Diante disso, o destaque obrigatório da Contribuição sobre Bens e Serviços (CBS) e do Imposto sobre Bens e Serviços (IBS) nos documentos fiscais eletrônicos já não é mais um tema de planejamento, mas de execução. Trata-se de um novo marco de transparência tributária que redefine, na prática, a relação entre empresas, Fisco e tecnologia. Mesmo com a flexibilização inicial dos mecanismos de bloqueio automático para notas emitidas sem o correto preenchimento dos campos, a obrigação legal está vigente.

Com o avanço do cronograma regulatório, 2026 já impõe responsabilidades jurídicas concretas às empresas. Essa exigência tem impacto especialmente intenso sobre empresas de tecnologia, que operam com alto volume transacional, múltiplas integrações e estruturas fiscais complexas. O Brasil concentra hoje o maior número de startups de base científica e tecnológica da América Latina, com 952 deeptechs, o equivalente a 72,3% das 1.316 mapeadas na região, segundo o relatório Deep Tech Radar Latam 2025, da Emerge em parceria com o Cubo Itaú.

Marketplaces que intermediam operações, plataformas que atuam em diferentes municípios e estados, empresas SaaS com receitas recorrentes e modelos híbridos já enfrentam o desafio de individualizar corretamente IBS e CBS em cada operação. O que antes permanecia restrito à apuração contábil passou a ser um dado essencial no momento da emissão da nota fiscal. A mudança é simultaneamente tecnológica e jurídica. Sistemas de emissão de NF-e, NFS-e, CT-e e demais documentos fiscais precisaram, e ainda precisam, ser atualizados, testados em ambiente de homologação e integrados aos ERPs de forma consistente.
Erros de parametrização, antes toleráveis em fases preliminares, agora se convertem em potenciais riscos de autuação futura. A reforma tributária desloca o compliance do plano conceitual para o plano operacional, exigindo precisão, rastreabilidade e governança desde a origem da informação fiscal. O aspecto mais estratégico deste momento é o caráter transitório de 2026 como um verdadeiro “ano-teste”. Empresas que vêm cumprindo corretamente as obrigações acessórias, incluindo o destaque adequado de IBS e CBS, podem, em determinadas hipóteses, operar sem o recolhimento efetivo desses tributos neste primeiro estágio.

Essa dinâmica cria uma janela rara para ajustar processos, corrigir falhas e amadurecer estruturas sem impacto financeiro imediato. Em contrapartida, inconsistências acumuladas agora tendem a se transformar em passivos silenciosos quando a fiscalização automatizada estiver plenamente consolidada. Nesse novo cenário, ERPs e sistemas fiscais passam a ocupar posição estratégica na gestão de riscos. A qualidade da informação tributária, a consistência cadastral e a correta classificação das operações tornam-se fatores críticos de competitividade.

Empresas que tratam a adequação à reforma como um ajuste pontual começam 2026 lidando com gargalos; aquelas que a encaram como um redesenho estrutural constroem bases mais robustas para escalar com segurança. A gestão também muda de postura, já que ao invés de de reagir a autuações, líderes passam a atuar de forma preventiva, integrando áreas jurídica, fiscal, contábil e de tecnologia em uma lógica contínua de governança.
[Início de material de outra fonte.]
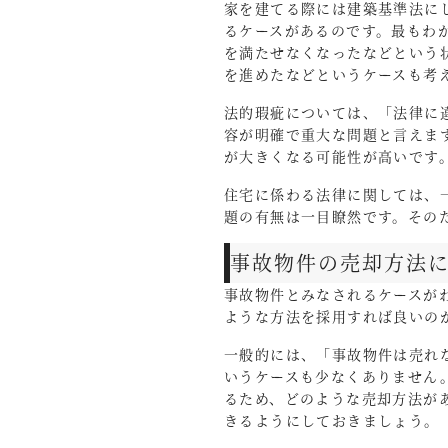
家を建てる際には建築基準法に
るケースがあるのです。最もわ
を満たせなくなったなどという
を進めたなどというケースも考
法的瑕疵については、「法律に
容が明確で重大な問題と言えま
が大きくなる可能性が高いです
住宅に係わる法律に関しては、
題の有無は一目瞭然です。その
事故物件の売却方法
事故物件とみなされるケースが
ような方法を採用すれば良いの
一般的には、「事故物件は売れ
いうケースも少なくありません
るため、どのような売却方法が
きるようにしておきましょう。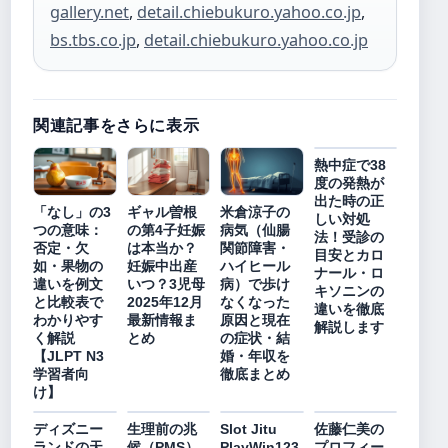
gallery.net
,
detail.chiebukuro.yahoo.co.jp
,
bs.tbs.co.jp
,
detail.chiebukuro.yahoo.co.jp
関連記事をさらに表示
熱中症で38
度の発熱が
出た時の正
「なし」の3
ギャル曽根
米倉涼子の
しい対処
つの意味：
の第4子妊娠
病気（仙腸
法！受診の
否定・欠
は本当か？
関節障害・
目安とカロ
如・果物の
妊娠中出産
ハイヒール
ナール・ロ
違いを例文
いつ？3児母
病）で歩け
キソニンの
と比較表で
2025年12月
なくなった
違いを徹底
わかりやす
最新情報ま
原因と現在
解説します
く解説
とめ
の症状・結
【JLPT N3
婚・年収を
学習者向
徹底まとめ
け】
ディズニー
生理前の兆
Slot Jitu
佐藤仁美の
ランドの天
候（PMS）
PlayWin123
プロフィー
O conhecimento jurídico especializado, sobretudo em Direito da Tecnologia e na tributação da nova economia, torna-se indispensável para traduzir normas complexas em regras claras de sistema, e o compliance passa a ser um vetor de estratégia e crescimento sustentável.

Portanto, os legados tecnológicos, resistência cultural e a própria insegurança jurídica inerente ao início da transição exigem atenção redobrada. Ainda assim, o movimento é irreversível. A reforma tributária de 2026 marca o início de uma era em que a conformidade fiscal passa a ser mensurável, auditável e integrada ao core do negócio. As empresas digitais que compreenderem essa virada desde o início não apenas reduzirão riscos, mas ganharão eficiência, previsibilidade e confiança para crescer em um novo ambiente tributário.